The actuarial survival was 96% at 30 days, 1 year, and 3 years. There were no deaths in patients with associated interrupted aortic arch. The 2 deaths in the series occurred in patients with truncal valve regurgitation, neither of whom underwent repair. Postoperative transthoracic echocardiography in patients who underwent valve repair showed minimal residual valvular regurgitation. None of the patients has required reoperation because of truncal valve problems or aortic arch stenosis at a median follow-up of 23 months (range, 1-60 months). Conduit replacement has been done in 17 patients (34%) after a mean duration of 2 years. The freedom from reoperation for those who had an aortic homograft was 4 years and for those who had a pulmonary homograft was 3 years.

CONCLUSION

Despite the magnitude of the operation, excellent results can be achieved in complex forms of truncus arteriosus. In the current era interrupted aortic arch is no longer a risk factor for repair of truncus. Aggressive application of truncal valvuloplasty methods should neutralize the traditional risk factor of truncal valve regurgitation.

摘要

目的

主肺动脉瓣反流和主动脉弓中断常被视为共同动脉干修复术的危险因素。我们希望在当前时代研究这些因素,包括主肺动脉瓣修复的影响。

方法

1992年1月至1998年8月期间,50例患者接受了共同动脉干手术修复。他们的年龄从2天至6个月(中位数为2周)。9例患者合并主动脉弓中断。在术前诊断为主肺动脉瓣反流的14例患者(28%)中,5例为轻度反流,5例为中度反流,4例为重度反流。

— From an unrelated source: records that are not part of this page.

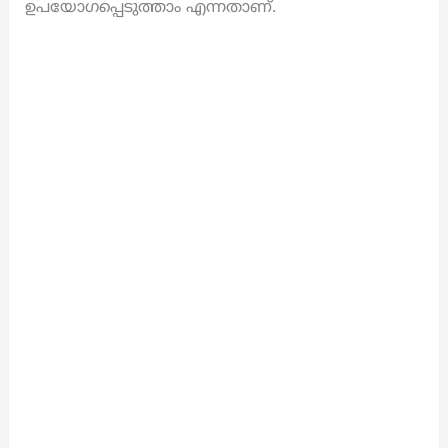
ഉപയോഗപ്പെടുത്താം എന്നതാണ്.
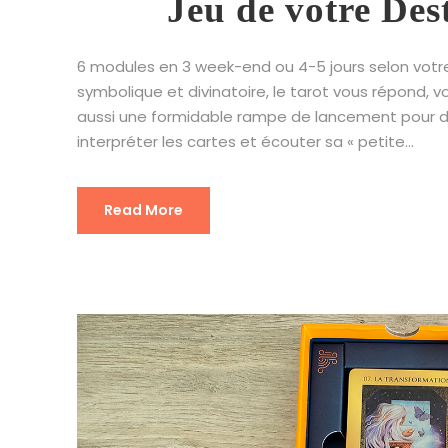
Jeu de votre Dest
6 modules en 3 week-end ou 4-5 jours selon votre 
symbolique et divinatoire, le tarot vous répond, vo
aussi une formidable rampe de lancement pour déve
interpréter les cartes et écouter sa « petite...
Read More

5例患者接受了主肺动脉瓣修复,1例患者接受了主肺动脉瓣同种异体移植并冠状动脉再植入。

结果

30天、1年和3年的实际生存率为96%。合并主动脉弓中断的患者无死亡病例。该系列中的2例死亡发生在主肺动脉瓣反流患者中,两人均未接受修复。接受瓣膜修复的患者术后经胸超声心动图显示瓣膜反流残留极少。在中位随访23个月(范围1 - 60个月)时,没有患者因主肺动脉瓣问题或主动脉弓狭窄而需要再次手术。17例患者(34%)在平均2年后进行了管道置换。接受主动脉同种异体移植的患者再次手术的无复发生存期为4年,接受肺动脉同种异体移植的患者为3年。

结论

尽管手术难度大,但对于复杂形式的共同动脉干仍可取得优异的结果。在当前时代,主动脉弓中断不再是共同动脉干修复的危险因素。积极应用主肺动脉瓣成形术应可消除主肺动脉瓣反流这一传统危险因素。